Aunque Donald Trump finalmente aceptó que Microsoft pueda quedarse con todo —es decir, con TikTok en Estados Unidos—, quiere recibir una buena parte del dinero de ese todo.

“Un porcentaje sustancial del precio de venta deberá serle entregado al Departamento del Tesoro, porque somos nosotros quienes hicimos posible esa transacción”, declaró Trump, suscitando la incredulidad y la ira de una parte de los medios.

“Es capitalismo de gángster”, escribió por Twitter 'The Intellectualist', una página liberal de información, mientras que la página 'Axios' considera que el procedimiento “se asemeja mucho a la extorsión de fondos”. 

La gran mayoría de las reacciones lamentan la actitud de Donald Trump, comparándolo con un chantajista ante Microsoft. Pero esta reivindicación, aunque inédita por parte de un jefe de Estado, es también una manera para el presidente estadounidense de poder recordar que él es el jefe. 

Primero, a nivel nacional: “Actúa como el Director Ejecutivo de la empresa Estados Unidos, sugiriendo que no puede hacerse ninguna transacción importante sin su consentimiento y sin un beneficio para él”, sostiene el 'New York Times'.

En la escena internacional, Donald Trump también busca humillar a Beijing con esa solución. No solo quiere obligar a que China renuncie a su primera aplicación de Internet en realmente haber tenido éxito a nivel internacional, sino además deja saber que eso le significará una ganancia. “Una de las razones por las cuales se opuso primero a la compra de TikTok por Microsoft, es que no quería que esa transacción enriqueciera a Beijing”, afirma el 'Financial Times'.

¿Demasiada provocación?

No es sorprendente que bajo estas circunstancias China se haya tomado muy mal la ofensiva contra TikTok. “Dejen de politizar los temas comerciales, dejen de abusar del concepto de seguridad nacional y de practicar la discriminación (en relación con las empresas chinas)”, reaccionó el Ministerio chino de Comercio. La prensa oficial fue más violenta, al calificar a Washington como “cobarde” por algo que el 'Global Times' describió como un rechazo a practicar una competencia comercial honesta con las empresas chinas. 

Ana Paula Rumualdo: “La preocupación es que el Gobierno chino use a su arbitrio esta información”
05:12

Pero más allá de la indignación, el 'Global Times' reconoce que China dispone, esta vez, de pocas armas para contestar. La mayor parte de las redes sociales estadounidenses —Facebook, Twitter o incluso YouTube— ya están prohibidas en China. 

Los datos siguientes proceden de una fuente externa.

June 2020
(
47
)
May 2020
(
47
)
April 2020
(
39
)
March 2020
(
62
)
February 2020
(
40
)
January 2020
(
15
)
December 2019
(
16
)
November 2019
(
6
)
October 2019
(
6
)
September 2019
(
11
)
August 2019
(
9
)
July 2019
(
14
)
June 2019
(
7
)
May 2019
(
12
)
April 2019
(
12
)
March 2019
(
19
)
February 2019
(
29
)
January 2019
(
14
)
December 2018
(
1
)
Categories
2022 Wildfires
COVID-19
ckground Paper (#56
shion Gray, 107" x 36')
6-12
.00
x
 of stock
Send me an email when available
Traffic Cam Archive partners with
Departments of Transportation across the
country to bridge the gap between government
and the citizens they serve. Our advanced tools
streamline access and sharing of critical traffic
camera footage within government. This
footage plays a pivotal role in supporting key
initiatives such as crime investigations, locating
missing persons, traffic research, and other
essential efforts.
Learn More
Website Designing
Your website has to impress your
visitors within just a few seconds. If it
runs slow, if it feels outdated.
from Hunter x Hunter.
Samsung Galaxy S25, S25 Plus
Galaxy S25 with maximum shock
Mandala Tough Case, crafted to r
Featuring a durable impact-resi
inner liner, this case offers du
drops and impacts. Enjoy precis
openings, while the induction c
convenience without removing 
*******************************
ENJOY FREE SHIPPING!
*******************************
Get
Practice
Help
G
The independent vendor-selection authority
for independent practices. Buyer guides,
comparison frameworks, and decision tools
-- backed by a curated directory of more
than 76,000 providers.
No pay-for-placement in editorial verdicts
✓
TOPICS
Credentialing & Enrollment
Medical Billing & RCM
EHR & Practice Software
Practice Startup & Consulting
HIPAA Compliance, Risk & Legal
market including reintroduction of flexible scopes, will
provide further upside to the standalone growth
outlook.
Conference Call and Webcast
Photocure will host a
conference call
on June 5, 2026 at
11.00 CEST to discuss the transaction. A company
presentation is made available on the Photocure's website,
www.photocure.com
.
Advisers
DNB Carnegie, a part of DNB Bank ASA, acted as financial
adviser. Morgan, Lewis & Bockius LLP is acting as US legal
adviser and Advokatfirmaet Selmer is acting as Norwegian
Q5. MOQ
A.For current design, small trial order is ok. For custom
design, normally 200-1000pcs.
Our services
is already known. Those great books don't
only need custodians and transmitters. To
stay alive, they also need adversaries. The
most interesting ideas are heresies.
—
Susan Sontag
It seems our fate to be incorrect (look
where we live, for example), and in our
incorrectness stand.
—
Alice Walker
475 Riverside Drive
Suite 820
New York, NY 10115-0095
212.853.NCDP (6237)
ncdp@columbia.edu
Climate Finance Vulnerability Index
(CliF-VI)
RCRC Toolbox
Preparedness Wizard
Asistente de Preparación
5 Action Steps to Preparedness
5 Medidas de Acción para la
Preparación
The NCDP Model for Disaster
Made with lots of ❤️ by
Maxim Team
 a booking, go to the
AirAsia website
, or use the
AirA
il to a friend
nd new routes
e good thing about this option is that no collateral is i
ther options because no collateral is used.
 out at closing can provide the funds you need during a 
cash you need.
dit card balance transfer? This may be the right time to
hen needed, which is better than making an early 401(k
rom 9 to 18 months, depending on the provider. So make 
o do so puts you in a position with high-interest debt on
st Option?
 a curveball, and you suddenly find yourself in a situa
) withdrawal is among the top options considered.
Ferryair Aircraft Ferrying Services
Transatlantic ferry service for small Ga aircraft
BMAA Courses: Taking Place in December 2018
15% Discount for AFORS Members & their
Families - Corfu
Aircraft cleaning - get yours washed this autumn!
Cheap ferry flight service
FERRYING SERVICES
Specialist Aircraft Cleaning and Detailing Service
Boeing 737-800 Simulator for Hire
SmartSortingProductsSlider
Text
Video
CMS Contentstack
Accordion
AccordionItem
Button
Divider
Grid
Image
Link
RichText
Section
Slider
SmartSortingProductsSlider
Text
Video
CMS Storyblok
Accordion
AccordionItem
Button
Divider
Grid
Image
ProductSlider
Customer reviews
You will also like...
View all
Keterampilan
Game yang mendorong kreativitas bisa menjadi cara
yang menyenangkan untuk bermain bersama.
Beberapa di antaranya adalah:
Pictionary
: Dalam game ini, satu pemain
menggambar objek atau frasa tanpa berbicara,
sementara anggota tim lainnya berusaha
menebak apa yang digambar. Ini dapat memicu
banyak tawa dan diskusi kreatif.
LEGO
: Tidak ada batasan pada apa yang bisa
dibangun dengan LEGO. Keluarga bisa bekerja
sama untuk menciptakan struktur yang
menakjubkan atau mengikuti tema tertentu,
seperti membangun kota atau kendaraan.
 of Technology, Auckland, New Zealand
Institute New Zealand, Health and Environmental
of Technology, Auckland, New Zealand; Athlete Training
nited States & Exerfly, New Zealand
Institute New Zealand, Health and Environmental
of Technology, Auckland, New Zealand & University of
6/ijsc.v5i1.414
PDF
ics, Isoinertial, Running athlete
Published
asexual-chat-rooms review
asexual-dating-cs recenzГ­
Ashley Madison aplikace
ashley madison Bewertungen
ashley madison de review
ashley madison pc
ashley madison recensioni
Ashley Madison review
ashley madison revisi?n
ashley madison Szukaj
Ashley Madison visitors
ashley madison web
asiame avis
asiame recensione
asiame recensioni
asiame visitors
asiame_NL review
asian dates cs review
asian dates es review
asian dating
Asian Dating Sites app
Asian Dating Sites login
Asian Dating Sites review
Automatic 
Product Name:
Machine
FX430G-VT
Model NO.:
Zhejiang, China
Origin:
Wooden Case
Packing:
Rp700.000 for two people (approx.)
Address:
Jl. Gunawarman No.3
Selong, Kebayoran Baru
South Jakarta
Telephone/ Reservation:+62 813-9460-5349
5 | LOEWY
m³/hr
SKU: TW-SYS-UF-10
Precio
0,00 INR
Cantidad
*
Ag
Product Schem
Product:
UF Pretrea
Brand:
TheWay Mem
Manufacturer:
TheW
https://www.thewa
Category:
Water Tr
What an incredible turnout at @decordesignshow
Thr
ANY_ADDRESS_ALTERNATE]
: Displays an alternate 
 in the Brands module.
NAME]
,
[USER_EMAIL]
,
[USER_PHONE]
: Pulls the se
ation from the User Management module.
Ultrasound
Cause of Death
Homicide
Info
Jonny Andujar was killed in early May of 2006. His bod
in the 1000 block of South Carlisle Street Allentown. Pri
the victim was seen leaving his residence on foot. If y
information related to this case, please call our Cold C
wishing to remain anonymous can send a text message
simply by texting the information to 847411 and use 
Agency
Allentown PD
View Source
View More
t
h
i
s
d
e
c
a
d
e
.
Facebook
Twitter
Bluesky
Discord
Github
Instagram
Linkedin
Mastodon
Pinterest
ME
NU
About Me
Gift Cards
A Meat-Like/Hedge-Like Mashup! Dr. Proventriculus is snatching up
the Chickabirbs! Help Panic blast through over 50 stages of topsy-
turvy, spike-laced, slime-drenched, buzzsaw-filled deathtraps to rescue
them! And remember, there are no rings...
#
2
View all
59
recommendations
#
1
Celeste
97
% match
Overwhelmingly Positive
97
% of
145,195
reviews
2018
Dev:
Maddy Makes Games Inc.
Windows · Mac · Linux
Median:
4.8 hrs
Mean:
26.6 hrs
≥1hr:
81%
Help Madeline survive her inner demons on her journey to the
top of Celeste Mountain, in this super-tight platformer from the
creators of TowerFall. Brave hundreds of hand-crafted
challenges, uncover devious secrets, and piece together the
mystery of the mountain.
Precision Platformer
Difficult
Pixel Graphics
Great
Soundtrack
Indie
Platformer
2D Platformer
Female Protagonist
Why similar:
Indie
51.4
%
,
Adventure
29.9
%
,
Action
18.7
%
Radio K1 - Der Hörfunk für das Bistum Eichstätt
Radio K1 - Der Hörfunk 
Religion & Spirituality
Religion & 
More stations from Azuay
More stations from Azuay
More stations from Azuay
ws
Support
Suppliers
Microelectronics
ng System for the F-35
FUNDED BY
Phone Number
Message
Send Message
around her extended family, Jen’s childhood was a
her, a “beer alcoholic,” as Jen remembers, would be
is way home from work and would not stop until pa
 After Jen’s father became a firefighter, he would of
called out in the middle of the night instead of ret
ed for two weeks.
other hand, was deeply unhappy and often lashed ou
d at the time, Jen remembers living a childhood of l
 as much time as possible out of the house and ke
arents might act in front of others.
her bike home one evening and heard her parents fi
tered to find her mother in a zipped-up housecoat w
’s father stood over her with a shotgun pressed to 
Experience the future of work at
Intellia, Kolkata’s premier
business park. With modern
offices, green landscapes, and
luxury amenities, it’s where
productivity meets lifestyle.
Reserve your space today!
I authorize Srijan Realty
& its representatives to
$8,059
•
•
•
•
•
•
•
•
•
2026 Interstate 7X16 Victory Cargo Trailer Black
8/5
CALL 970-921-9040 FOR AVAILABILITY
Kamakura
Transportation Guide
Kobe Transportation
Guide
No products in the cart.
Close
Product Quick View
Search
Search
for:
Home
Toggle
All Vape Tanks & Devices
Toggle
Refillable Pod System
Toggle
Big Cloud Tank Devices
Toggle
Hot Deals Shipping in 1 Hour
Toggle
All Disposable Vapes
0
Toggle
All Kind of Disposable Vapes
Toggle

Solo falta Apple. En las redes sociales chinas, algunos internautas han empezado a hacerle un llamado a las autoridades para que obliguen a que la marca con el logo de la manzana venda sus actividades en China. Pero “viendo el precio de las acciones de Apple actualmente, esto podría resultarle muy caro a Beijing”, afirma John Gruber, uno de los mejores especialistas estadounidenses en la marca.

China deberá encontrar entonces otra solución, distinta a su habitual estrategia de contestar “ojo por ojo, diente por diente” ante cada sanción estadounidense. Esto bajo el riesgo de agravar aún más la situación.